Hacker News new | ask | show | jobs
by StavrosK 5604 days ago
Why not? What are the differences?
1 comments

Generally, those from the engineering community sneer at the MakerBot and the RepRap. Just listen for the word "tolerances."

Now, they're totally right: the home printers have a significantly lower resolution than the professional ones. But unless you're making professional grade parts, you probably don't care, and they use the same materials. (I'm assuming you're making the comparison to other FDM machines.)

Assuming the tolerances for the cheap 3D printers will improve, isn't this a classic case of disruption we are seeing here?

Sure they aren't great enough for everything yet, but there has to be things you can create even with the cheap bots that are good enough to be useful.

Oh yeah, totally, on both counts.
Ah, that makes sense. However, it sounds very good for the price.
Oh totally. It's like the state of the art in the 80s, or something. And they're rapidly improving.

I'm excited to see what happens as the patents in this space expire. I'm expecting it to be similar to what happened with steam engines.

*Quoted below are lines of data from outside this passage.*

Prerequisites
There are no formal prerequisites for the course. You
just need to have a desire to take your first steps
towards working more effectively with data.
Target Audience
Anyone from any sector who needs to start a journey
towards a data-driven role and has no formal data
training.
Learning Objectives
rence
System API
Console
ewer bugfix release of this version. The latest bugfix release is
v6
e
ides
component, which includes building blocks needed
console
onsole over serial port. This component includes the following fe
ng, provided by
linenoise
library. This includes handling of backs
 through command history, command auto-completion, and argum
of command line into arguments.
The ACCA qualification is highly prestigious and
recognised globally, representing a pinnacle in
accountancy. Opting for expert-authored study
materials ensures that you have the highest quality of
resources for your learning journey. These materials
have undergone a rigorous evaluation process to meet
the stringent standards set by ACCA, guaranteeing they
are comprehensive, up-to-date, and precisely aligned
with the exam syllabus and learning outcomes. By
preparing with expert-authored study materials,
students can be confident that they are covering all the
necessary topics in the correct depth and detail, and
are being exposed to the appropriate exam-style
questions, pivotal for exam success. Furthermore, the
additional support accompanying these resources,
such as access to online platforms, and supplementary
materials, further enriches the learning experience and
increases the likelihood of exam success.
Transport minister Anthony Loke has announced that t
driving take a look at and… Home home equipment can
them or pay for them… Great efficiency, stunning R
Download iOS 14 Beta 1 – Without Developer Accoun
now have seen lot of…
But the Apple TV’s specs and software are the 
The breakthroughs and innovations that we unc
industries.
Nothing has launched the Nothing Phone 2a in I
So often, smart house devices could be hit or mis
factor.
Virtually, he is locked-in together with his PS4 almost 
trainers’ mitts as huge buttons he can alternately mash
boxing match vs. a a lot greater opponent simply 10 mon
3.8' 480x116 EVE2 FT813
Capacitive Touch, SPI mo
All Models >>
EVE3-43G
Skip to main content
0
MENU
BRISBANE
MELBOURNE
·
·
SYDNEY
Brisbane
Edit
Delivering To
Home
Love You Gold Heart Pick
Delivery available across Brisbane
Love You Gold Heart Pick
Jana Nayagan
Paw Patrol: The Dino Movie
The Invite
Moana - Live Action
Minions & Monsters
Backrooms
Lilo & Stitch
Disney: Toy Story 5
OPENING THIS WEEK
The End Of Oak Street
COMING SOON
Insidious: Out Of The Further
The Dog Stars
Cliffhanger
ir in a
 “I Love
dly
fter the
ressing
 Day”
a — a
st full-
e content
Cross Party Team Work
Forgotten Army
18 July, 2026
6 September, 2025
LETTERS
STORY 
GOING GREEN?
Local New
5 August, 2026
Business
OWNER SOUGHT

I expect it to be similar to what happened with the printing press and computers in that you'll be able to download (/pirate) actual objects. The revolution will be huge.
You wouldn't download a car, would you?
I'd definitely download a policeman's helmet.
The best machine gun in Mass Effect 2 has "Fabrication Rights Management" technology which prevents you from printing one for each member of your team. I doubt real-world engineers for companies whose products would be most affected by downloadability are too far behind.
Whoa - that's an interesting take on DRM! Nowadays an industrial CT scanning usually gets past that - not sure what Mass Effect claims to use ;-)
I'm looking forward to my open source kitchen utensils!